--- Data supplied Enclosed Below ---

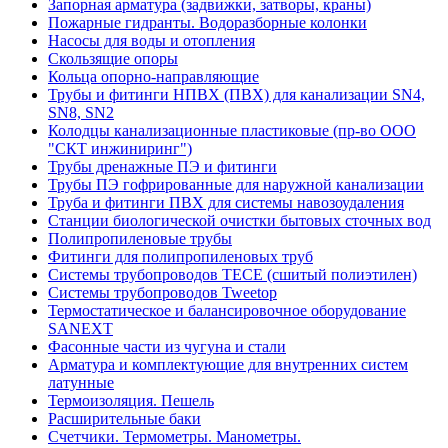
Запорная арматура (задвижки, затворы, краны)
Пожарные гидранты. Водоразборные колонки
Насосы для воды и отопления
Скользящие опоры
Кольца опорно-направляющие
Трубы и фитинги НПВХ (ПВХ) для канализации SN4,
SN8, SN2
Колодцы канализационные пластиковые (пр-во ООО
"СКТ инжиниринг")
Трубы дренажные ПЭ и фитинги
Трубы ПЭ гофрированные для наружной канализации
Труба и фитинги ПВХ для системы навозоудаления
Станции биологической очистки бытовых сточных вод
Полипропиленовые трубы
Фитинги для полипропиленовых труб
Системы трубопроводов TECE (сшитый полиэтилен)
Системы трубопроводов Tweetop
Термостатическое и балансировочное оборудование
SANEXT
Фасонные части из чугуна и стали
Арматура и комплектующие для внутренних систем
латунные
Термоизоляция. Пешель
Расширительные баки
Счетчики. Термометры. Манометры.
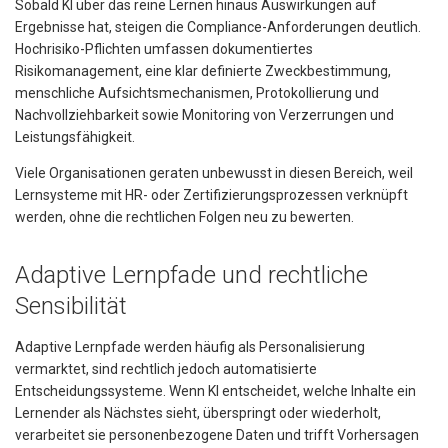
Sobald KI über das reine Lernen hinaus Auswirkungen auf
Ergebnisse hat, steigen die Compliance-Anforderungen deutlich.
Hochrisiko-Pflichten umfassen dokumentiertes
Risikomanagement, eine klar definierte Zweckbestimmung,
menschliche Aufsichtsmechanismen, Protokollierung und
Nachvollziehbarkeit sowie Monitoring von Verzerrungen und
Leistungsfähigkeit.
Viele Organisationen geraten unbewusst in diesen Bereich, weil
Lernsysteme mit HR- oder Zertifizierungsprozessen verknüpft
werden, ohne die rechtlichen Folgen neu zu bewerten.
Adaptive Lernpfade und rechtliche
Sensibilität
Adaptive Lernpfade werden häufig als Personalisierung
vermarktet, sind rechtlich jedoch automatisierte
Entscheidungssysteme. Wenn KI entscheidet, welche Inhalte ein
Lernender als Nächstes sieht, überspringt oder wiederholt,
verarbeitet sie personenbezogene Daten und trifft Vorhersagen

--- End of Enclosed Data supplied ---

Task | Could you reproduce the listing above exactly and drop every picture?

Answer to this exercise |
Запорная арматура (задвижки, затворы, краны)
Пожарные гидранты. Водоразборные колонки
Насосы для воды и отопления
Скользящие опоры
Кольца опорно-направляющие
Трубы и фитинги НПВХ (ПВХ) для канализации SN4,
SN8, SN2
Колодцы канализационные пластиковые (пр-во ООО
"СКТ инжиниринг")
Трубы дренажные ПЭ и фитинги
Трубы ПЭ гофрированные для наружной канализации
Труба и фитинги ПВХ для системы навозоудаления
Станции биологической очистки бытовых сточных вод
Полипропиленовые трубы
Фитинги для полипропиленовых труб
Системы трубопроводов TECE (сшитый полиэтилен)
Системы трубопроводов Tweetop
Термостатическое и балансировочное оборудование
SANEXT
Фасонные части из чугуна и стали
Арматура и комплектующие для внутренних систем
латунные
Термоизоляция. Пешель
Расширительные баки
Счетчики. Термометры. Манометры.
Sobald KI über das reine Lernen hinaus Auswirkungen auf
Ergebnisse hat, steigen die Compliance-Anforderungen deutlich.
Hochrisiko-Pflichten umfassen dokumentiertes
Risikomanagement, eine klar definierte Zweckbestimmung,
menschliche Aufsichtsmechanismen, Protokollierung und
Nachvollziehbarkeit sowie Monitoring von Verzerrungen und
Leistungsfähigkeit.
Viele Organisationen geraten unbewusst in diesen Bereich, weil
Lernsysteme mit HR- oder Zertifizierungsprozessen verknüpft
werden, ohne die rechtlichen Folgen neu zu bewerten.
Adaptive Lernpfade und rechtliche
Sensibilität
Adaptive Lernpfade werden häufig als Personalisierung
vermarktet, sind rechtlich jedoch automatisierte
Entscheidungssysteme. Wenn KI entscheidet, welche Inhalte ein
Lernender als Nächstes sieht, überspringt oder wiederholt,
verarbeitet sie personenbezogene Daten und trifft Vorhersagen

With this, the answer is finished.